- Directions
(a) Could you shorten the paragraph beginning "You have to be able to hold" in the polyamory discussion while keeping its main facts?
(b) In the last sentence of the polyamory discussion, what does it say must be present for polyamory to work?
(c) Would you carry on the polyamory discussion past its final sentence?

- Extracted text

— begin —

Polyamory

In a perfect world, we'd all be polyamorous. Well, at least in my idea of a perfect world. :devil:
 
I've personally had no experience of polyamory, but I went to school with two boys whose father maintained multiple relationships with multiple women, some many that he turned his house into something like a motel to house all his various women. It was really fucked up and it did his kid's heads in. Plus one of the women couldn't copy, went right over the edge and wound up in a mental institution. I wouldn't recommend it.
 
That sounds like an extreme case and probably involved a lot more going on than just polyamory. If it was one of those religious sects and their odd version of polygamy, that might explain it. Even in a poly relationship, you still have to treat each other with respect. Whatever form he had, it sounds like he didn't do that, which would create a distorted version of the lifestyle. Plus, marital abuse exists in all kinds of marriage, including polygamy.
 
Polyamory can be done, but it is always hard.

You have to be able to hold and maintain a primary relationship first and foremost. If you can't do that, you can't do poly. Poly doesn't mean go out and do whoever you want whenever you want. Poly is building a deep and meaningful relationship with more than one person.

Jealousy is a major downfall for many who try this. Balancing needs and attention is always a tricky thing. For those who manage it, it can be a wonderful thing. But if you have issues, don't try it, it won't work. And unless everyone is 100% on board, with faith, trust and guidelines/rules, it won't work.

— end —

(Recorded data)
— begin —

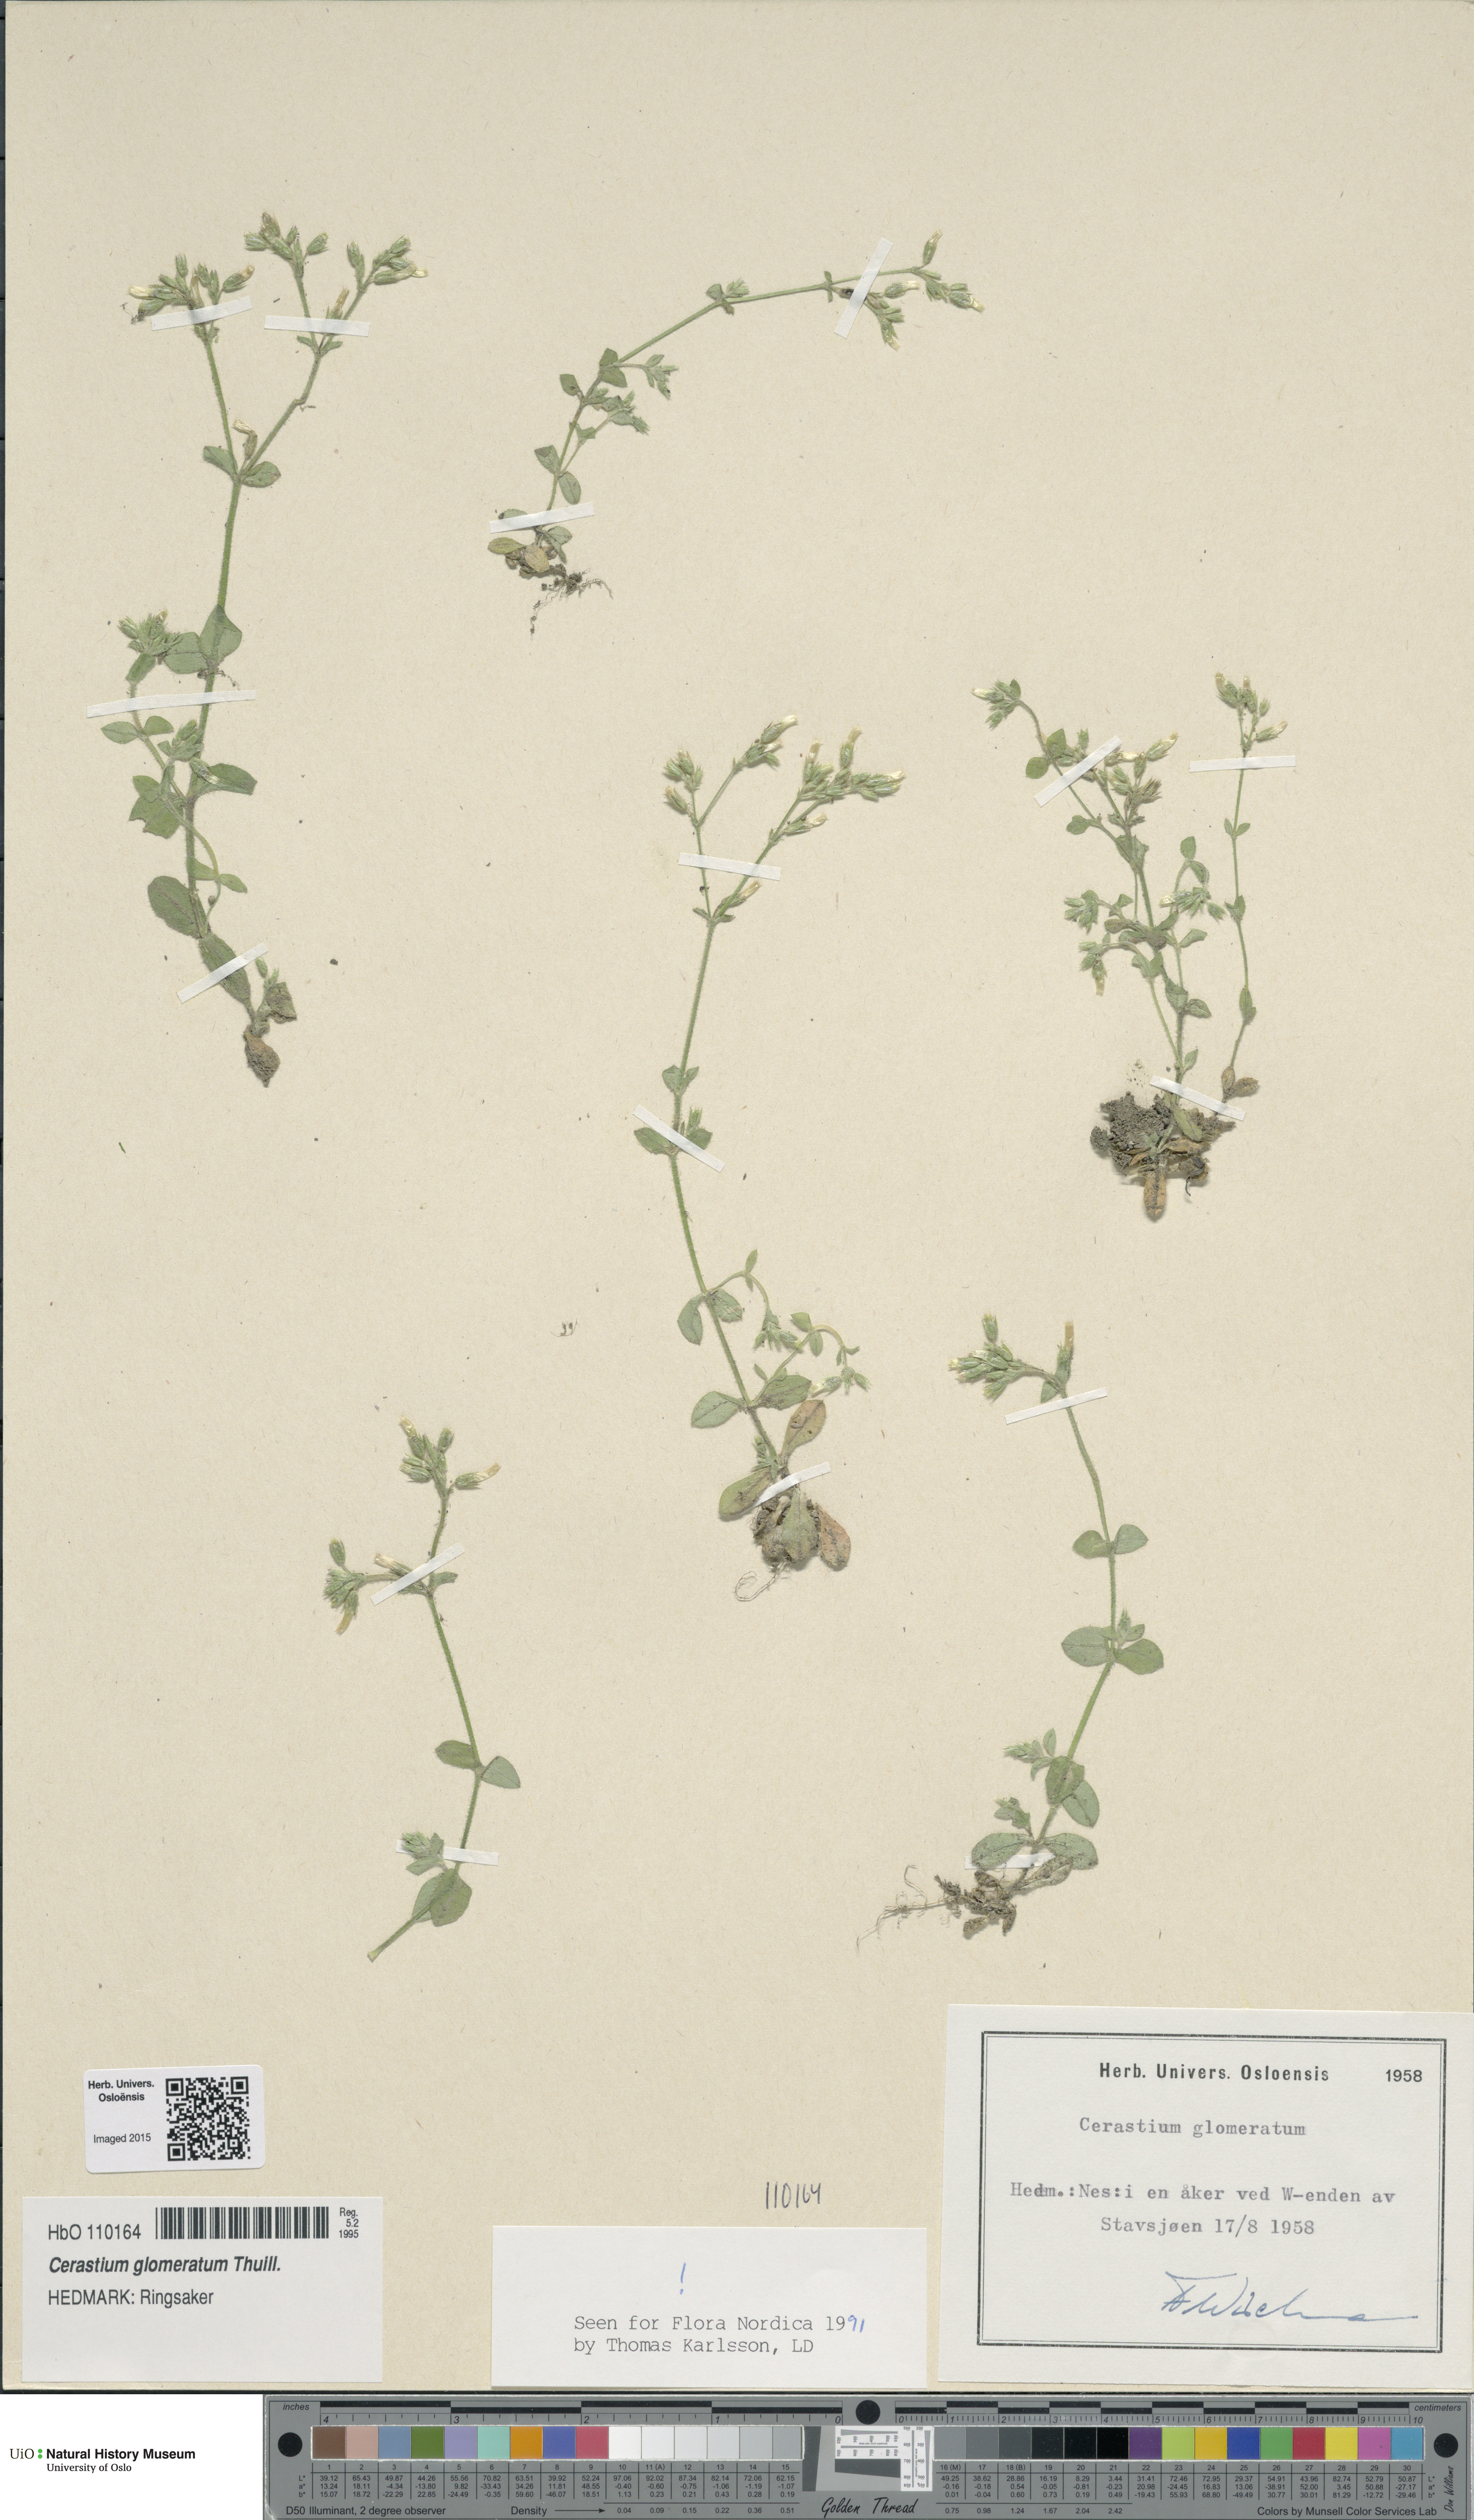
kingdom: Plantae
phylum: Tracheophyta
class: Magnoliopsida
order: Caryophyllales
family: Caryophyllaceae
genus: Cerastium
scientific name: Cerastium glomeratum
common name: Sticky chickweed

— end —
— begin —

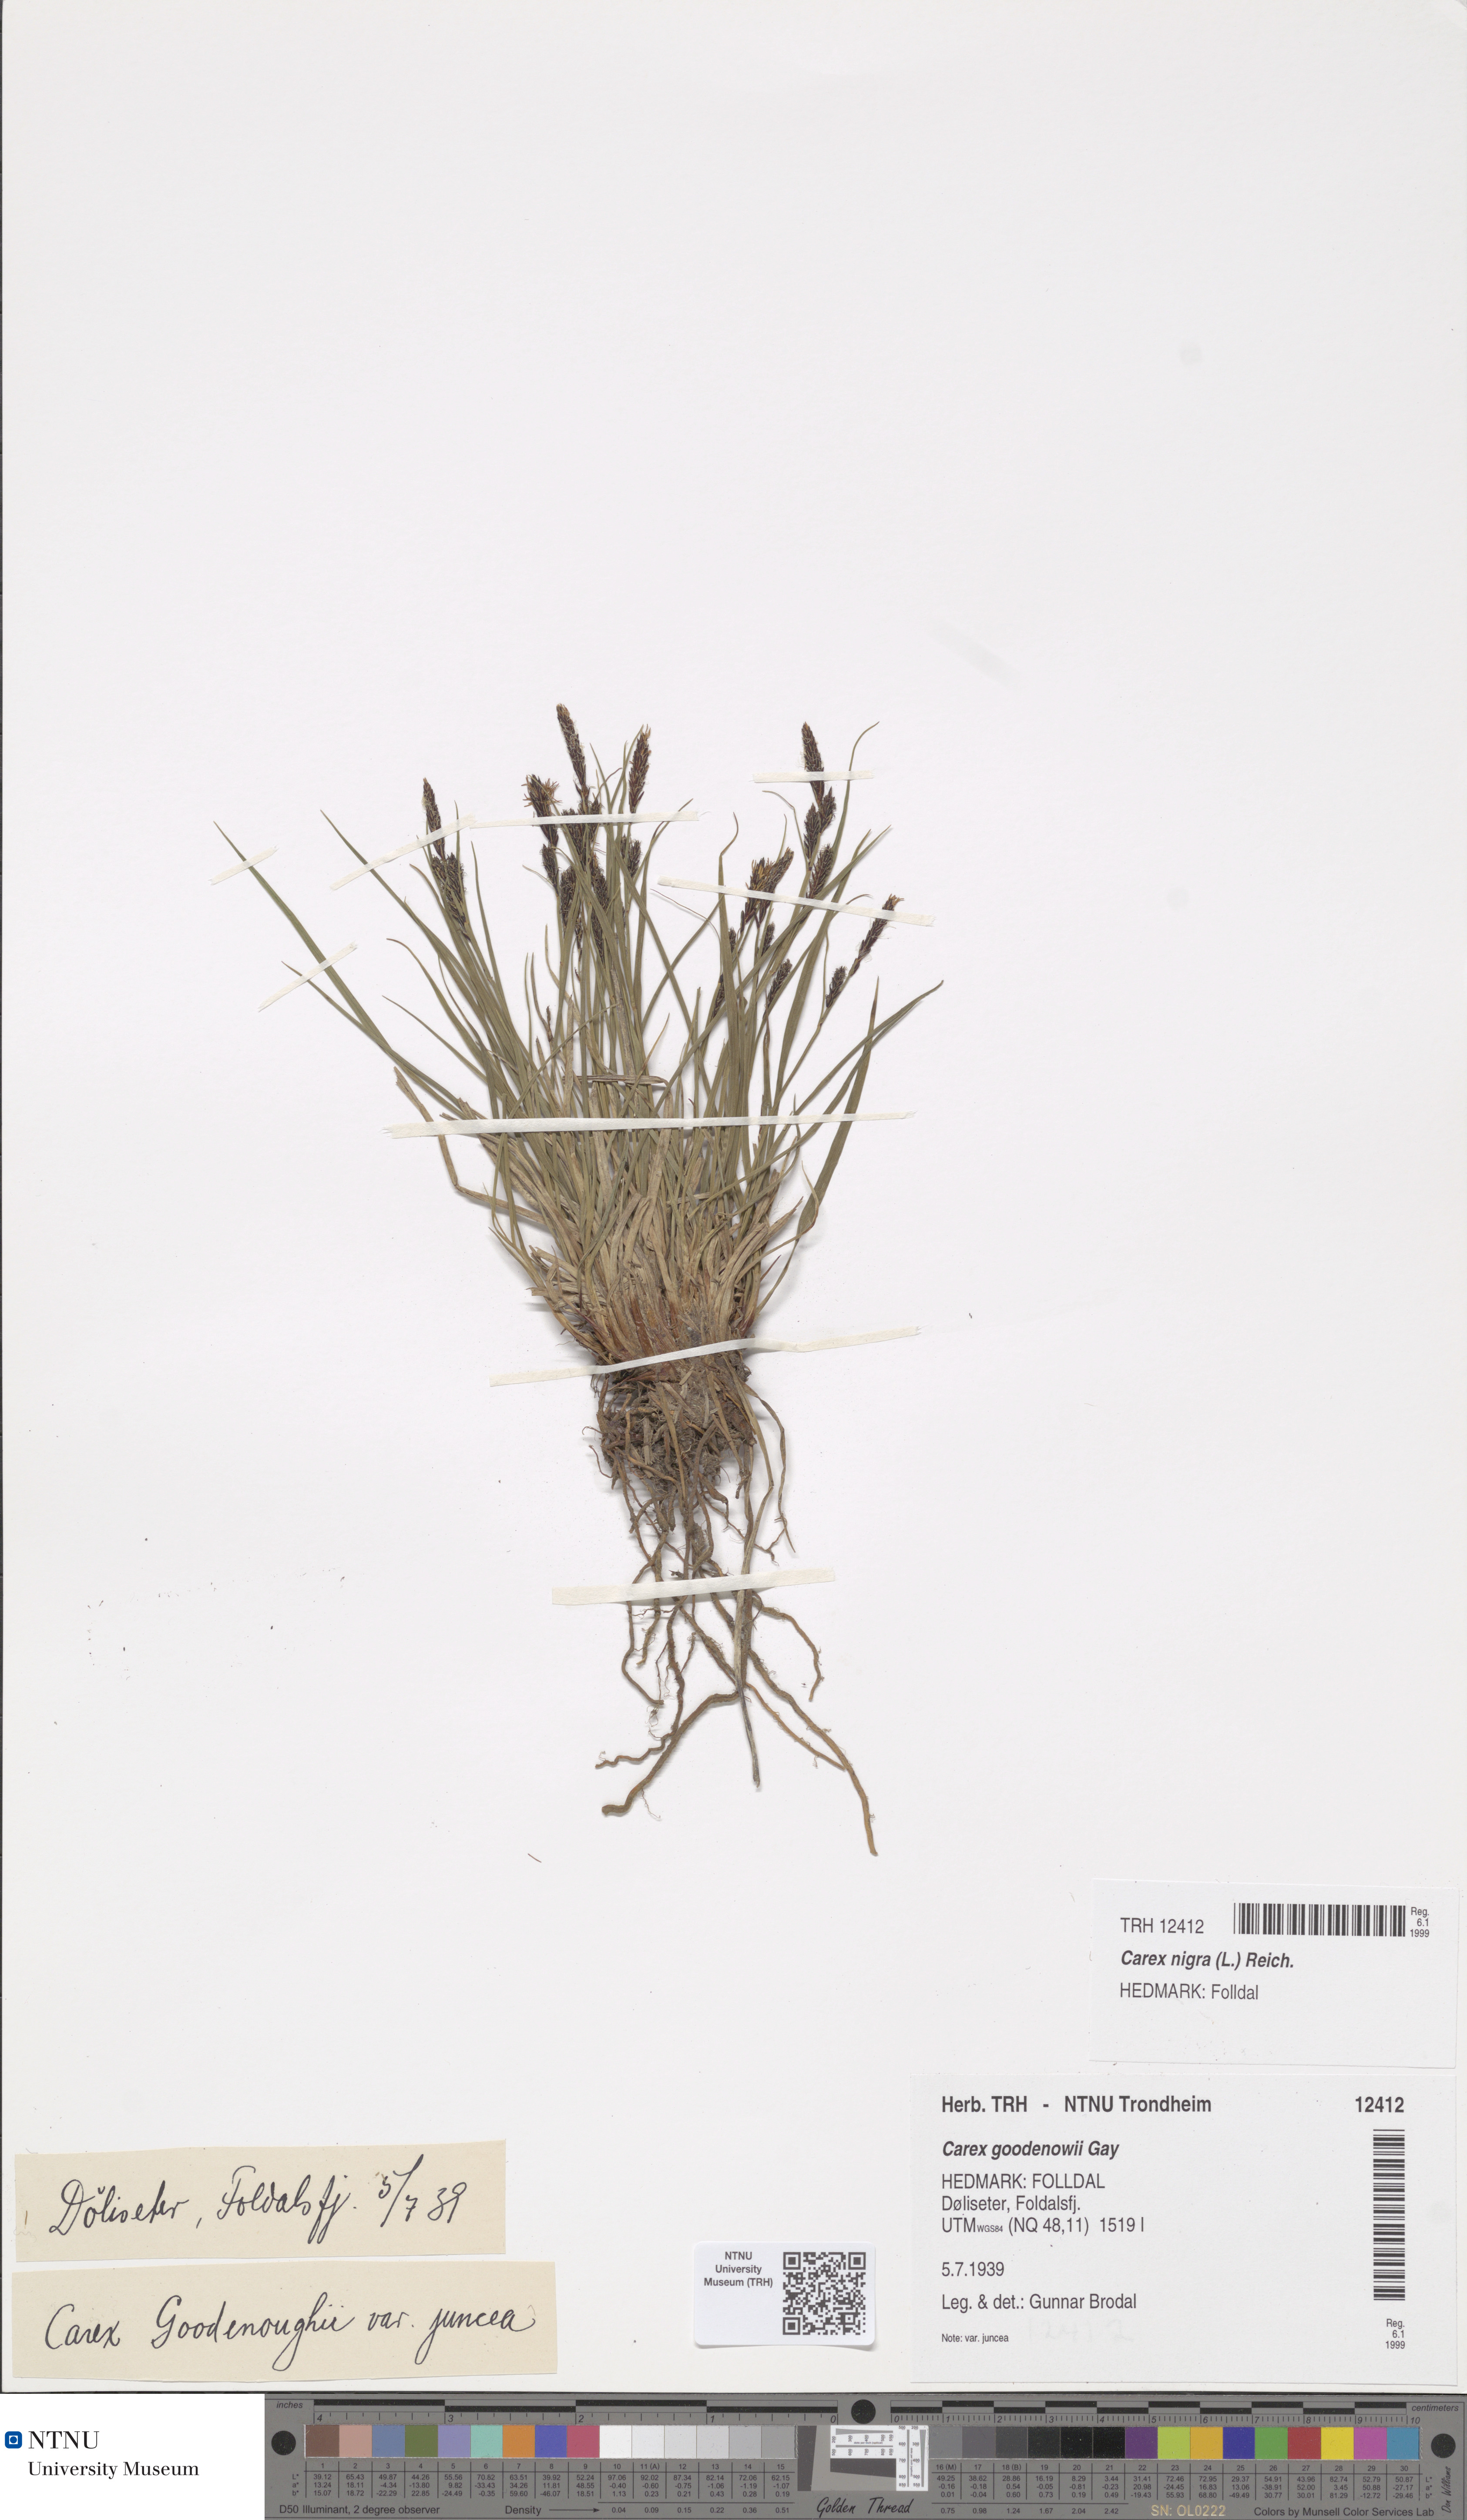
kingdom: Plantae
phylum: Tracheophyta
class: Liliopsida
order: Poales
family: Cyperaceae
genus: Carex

— end —

- Expected outputs
(a) Poly requires first being able to hold and maintain a primary relationship; without that, you can't do it. It isn't about being with whoever you want whenever you want. It means building deep, meaningful relationships with more than one person.

(b)
- Everyone being 100% on board
- Faith
- Trust
- Guidelines/rules

(c)
 
Anyone remember John Barth's 158-pound Marriage?

Polyamory with an easy-going basis as well as problems, but to me far more comfortable than I've seen with some of the stricter-than-monogamy models of poly that have been presented.
 
That sounds like an extreme case and probably involved a lot more going on than just polyamory. If it was one of those religious sects and their odd version of polygamy, that might explain it. Even in a poly relationship, you still have to treat each other with respect. Whatever form he had, it sounds like he didn't do that, which would create a distorted version of the lifestyle. Plus, marital abuse exists in all kinds of marriage, including polygamy.

It wasn't a religious thing. The relationship had two core primaries, a first and second wife who had come to some kind of understanding and were cool with each other; they acted like sisters, but the plural wives in addition to them were the problem.As far as I know there was no abuse, but the guy was very controlling and something of a meglomaniac. I actually think the whole thing started as away of him feeding his enormous ego; that he had a right to anything he wanted and that he could take whatever he wanted regardless of the expense to others.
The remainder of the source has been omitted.